I certainly don’t want to join an unholy alliance with Tory politicians who would fall over themselves to shamelessly adopt UKIP policies on immigration, stopping benefits for EU nationals and stripping Jihadis of their passports, and then turn around and call me ‘racist,’ as Brooks Newmark MP more or less did when I appeared with him on Iain Dale’s Westminster Hour on LBC three weeks ago.

And as for talk about ‘Uniting the Right,’ well the Tories have completely misjudged UKIP if they think the party is ‘right wing,’ whatever that really means. We now very much occupy the common sense centre ground. Ending the bedroom tax; taking everyone on minimum wage out of tax altogether; cutting fuel bills; keeping the NHS free; restoring free eye and dental checks; regulating zero hours contracts; scrapping road tolls; taking our fair share of refugees; abolishing tuition fees for poorer families on approved courses: arguably, these are all ‘left-wing’ policies UKIP is committed to and which will take centre stage in our 2015 Manifesto.
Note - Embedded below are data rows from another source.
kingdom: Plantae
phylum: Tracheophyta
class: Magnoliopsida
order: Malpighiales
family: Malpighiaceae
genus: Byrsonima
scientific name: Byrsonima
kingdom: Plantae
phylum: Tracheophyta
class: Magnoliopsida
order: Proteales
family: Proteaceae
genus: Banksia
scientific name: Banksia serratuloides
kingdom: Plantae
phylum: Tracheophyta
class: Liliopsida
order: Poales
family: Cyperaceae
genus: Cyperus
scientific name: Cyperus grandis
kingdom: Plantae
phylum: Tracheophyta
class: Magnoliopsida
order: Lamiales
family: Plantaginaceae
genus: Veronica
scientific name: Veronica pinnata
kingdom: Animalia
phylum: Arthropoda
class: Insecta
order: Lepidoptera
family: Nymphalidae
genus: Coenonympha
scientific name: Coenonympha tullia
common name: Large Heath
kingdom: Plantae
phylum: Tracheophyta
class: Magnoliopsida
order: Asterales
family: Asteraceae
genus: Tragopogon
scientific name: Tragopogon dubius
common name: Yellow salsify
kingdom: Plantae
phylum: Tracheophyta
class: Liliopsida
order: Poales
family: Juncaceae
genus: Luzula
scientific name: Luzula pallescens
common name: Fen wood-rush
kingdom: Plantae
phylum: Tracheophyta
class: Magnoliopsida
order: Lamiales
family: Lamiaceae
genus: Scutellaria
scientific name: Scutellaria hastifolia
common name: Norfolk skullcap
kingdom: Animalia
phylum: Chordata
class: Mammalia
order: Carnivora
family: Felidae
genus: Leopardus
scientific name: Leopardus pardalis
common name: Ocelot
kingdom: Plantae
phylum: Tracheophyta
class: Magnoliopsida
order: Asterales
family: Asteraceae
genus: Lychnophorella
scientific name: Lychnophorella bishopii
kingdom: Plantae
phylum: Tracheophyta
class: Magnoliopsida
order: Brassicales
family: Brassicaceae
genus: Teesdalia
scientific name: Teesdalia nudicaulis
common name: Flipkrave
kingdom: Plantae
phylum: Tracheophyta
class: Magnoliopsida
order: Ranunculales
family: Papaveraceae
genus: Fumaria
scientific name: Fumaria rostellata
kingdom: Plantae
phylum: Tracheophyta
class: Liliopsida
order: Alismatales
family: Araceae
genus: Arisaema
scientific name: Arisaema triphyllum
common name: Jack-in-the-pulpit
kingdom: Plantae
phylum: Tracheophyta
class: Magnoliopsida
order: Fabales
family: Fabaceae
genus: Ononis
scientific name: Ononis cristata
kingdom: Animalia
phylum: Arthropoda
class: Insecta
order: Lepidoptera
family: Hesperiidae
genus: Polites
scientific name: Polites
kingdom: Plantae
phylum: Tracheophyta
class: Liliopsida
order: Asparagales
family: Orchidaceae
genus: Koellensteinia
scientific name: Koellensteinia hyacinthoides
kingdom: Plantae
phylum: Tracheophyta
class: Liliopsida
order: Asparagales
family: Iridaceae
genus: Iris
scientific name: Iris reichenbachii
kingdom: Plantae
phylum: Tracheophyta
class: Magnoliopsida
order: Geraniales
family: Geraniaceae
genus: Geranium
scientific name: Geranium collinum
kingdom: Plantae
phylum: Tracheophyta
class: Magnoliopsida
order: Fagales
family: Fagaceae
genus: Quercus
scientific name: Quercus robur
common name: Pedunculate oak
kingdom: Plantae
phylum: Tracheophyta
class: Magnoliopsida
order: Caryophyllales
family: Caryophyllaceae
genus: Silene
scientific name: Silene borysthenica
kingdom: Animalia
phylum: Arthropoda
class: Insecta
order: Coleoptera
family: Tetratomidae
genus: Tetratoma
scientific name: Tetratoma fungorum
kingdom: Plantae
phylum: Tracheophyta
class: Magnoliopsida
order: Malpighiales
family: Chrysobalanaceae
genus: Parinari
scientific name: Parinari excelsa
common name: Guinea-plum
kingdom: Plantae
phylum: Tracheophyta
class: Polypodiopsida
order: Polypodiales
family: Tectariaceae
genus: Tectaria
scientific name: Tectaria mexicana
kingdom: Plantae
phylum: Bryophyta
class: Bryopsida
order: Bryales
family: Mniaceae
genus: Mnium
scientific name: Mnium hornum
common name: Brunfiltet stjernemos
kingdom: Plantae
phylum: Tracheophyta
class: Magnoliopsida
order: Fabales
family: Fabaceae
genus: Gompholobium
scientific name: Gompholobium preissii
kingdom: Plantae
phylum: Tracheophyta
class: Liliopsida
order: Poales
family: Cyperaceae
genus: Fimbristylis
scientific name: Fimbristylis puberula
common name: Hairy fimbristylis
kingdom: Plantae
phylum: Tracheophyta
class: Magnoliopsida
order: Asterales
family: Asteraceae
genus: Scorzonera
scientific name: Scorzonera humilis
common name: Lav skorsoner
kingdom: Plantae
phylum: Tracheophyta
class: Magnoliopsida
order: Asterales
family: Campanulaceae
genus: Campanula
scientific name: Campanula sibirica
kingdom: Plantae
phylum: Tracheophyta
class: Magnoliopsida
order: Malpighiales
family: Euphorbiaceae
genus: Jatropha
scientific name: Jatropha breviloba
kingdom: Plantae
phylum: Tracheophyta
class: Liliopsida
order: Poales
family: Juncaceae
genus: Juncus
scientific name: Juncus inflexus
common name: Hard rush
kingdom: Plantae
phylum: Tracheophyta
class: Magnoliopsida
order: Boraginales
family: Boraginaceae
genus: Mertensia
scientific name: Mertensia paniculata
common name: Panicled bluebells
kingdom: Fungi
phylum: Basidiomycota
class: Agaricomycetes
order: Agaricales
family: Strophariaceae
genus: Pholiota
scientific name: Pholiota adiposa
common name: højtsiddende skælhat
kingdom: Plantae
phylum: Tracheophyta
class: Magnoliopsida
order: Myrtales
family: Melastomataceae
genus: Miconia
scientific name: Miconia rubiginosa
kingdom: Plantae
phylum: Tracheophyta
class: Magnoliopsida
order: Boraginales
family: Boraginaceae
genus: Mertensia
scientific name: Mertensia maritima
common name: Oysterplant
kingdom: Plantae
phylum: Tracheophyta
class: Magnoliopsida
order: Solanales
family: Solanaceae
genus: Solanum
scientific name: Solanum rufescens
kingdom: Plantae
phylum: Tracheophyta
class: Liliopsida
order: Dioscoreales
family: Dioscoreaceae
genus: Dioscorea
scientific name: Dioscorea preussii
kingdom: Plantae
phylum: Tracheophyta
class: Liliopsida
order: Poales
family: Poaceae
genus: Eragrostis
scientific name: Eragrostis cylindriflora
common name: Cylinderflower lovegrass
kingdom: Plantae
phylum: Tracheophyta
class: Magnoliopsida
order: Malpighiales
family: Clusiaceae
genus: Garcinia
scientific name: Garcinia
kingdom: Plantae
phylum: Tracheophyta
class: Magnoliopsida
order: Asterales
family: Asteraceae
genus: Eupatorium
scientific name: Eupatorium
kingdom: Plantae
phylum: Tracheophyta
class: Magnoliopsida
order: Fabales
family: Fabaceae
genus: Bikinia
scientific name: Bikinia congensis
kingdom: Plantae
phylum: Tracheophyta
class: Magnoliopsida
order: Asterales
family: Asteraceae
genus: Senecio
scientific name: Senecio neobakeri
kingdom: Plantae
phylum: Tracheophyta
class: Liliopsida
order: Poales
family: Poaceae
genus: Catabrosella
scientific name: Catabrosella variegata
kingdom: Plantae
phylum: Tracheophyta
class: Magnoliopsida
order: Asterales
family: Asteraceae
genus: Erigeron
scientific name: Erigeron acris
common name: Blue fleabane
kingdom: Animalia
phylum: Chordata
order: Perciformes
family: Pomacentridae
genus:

Former Labour voters are flocking to UKIP, even those from renowned Labour families. Just this week it’s been announced that Blair Smillie, the great grandson of Labour party co-founder Robert Smillie, will stand for Parliament in next year’s General Election as UKIP’s candidate for Alyn and Deeside

One final message to Cameron and colleagues: we know your EU Referendum promise is worthless, so it’s no good blackmailing us with that. How do we know? Two words: Lisbon Treaty. We’ve heard it all before and we don’t believe you. Even if you do maintain your role as PM after the election – which the polls suggest you won’t and wouldn’t even if UKIP ceased to exist tomorrow – we know it either won’t happen, or if by some miracle it does, it will be a complete fudge.

All talk of a pact really tells us is that the Tories are terrified. It’s a desperate plea for help from a party in crisis, but UKIP will not help. Those of us who used to be Conservative left for very good reasons. You fooled us once before. We’re not making the same mistake again.